But, to be clear, this is a heuristic in A/B testing. If you have a window of time over which you know your distributions are stationary, you should always use a logarithmic regret MAB algorithm because it is theoretically better.

I think the best way to frame this argument is that because the domain does not match the assumptions of MAB, A/B testing has been shown to be robust and easy to modify for non-stationary domains, while logarithmic regret algorithms are somewhat more fragile.

1 comments

Correction.

A/B testing does not need to assume that it is testing over a small window in time that has stationary conversion rates. In fact in practice tests run for a long window of time over which you have good evidence that the distribution is not stationary. For example in the middle of running a long test that eventually found a small lift, I've often run and rolled out a second test that generated a much stronger lift.

The weaker assumption that you need is that the preference between versions is stable across your fluctuations. Then because the mix of versions is time independent, that non-stationary fluctuation is not statistically different between the slice that was put into A and the slice that was put into B. And therefore the variation between different samples becomes just another unknown random factor that does not interfere with your statistical analysis of whether there is a difference.

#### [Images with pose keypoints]
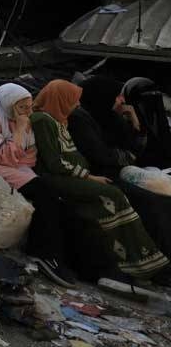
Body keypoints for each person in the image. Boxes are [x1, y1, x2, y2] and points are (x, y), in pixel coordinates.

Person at [30, 79, 170, 284]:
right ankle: (140, 266)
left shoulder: (68, 119)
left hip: (91, 174)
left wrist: (134, 124)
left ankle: (148, 265)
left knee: (145, 202)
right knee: (123, 199)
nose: (77, 105)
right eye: (72, 100)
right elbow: (63, 160)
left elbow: (132, 148)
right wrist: (89, 175)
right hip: (78, 176)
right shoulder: (52, 120)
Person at [0, 83, 77, 287]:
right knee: (45, 194)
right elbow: (4, 157)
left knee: (58, 196)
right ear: (8, 106)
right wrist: (18, 131)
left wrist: (16, 150)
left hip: (16, 167)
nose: (27, 113)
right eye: (22, 108)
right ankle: (42, 253)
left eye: (30, 107)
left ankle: (61, 256)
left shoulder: (25, 120)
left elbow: (29, 157)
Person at [70, 76, 171, 257]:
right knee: (152, 202)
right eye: (117, 96)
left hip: (120, 171)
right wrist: (129, 156)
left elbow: (135, 148)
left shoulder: (110, 117)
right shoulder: (80, 120)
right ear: (102, 96)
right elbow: (101, 156)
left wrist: (135, 122)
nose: (121, 100)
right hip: (101, 175)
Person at [122, 77, 171, 168]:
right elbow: (137, 150)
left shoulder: (158, 115)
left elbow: (165, 134)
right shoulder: (127, 121)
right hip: (148, 167)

#### [PROBLEMS TO WORK ON]
a. In the A/B testing discussion, what weaker assumption does the correction say is needed?
b. Write the next part of the A/B testing discussion, picking up after its final sentence.

#### [ANSWER SET]
a. That the preference between versions is stable across the fluctuations.

b.
This is an advantage between A/B testing and the current state of the art in MAB algorithms. When this came up before, Noel (at Myna) and I privately did an admittedly brief search of the literature for discussion of this point with regards to MAB algorithms. We turned up a number of things that would work in the long run, but none that directly addressed the problem.

But in discussion we did manage to come up with effective MAB algorithms, whose regret is only a constant factor worse than standard MAB algorithms, that accurately will identify stable preferences in the face of constantly fluctuating conversion rates. To the best of my knowledge nobody, including Noel, has yet implemented such algorithms in practice. But in principle it can be done.

However even if you do it, several of my other points still apply as real differences.

Wait.

I am slightly confused and this may demonstrate my ignorance, but I was under the impression that A/B testing worked by allocating two different approach to the users and then scoring the response. This provides a sampling from the population of users as to how effective A or B is. You can then run some statistical test on the averages of the scores for each test to determine which one is the winner.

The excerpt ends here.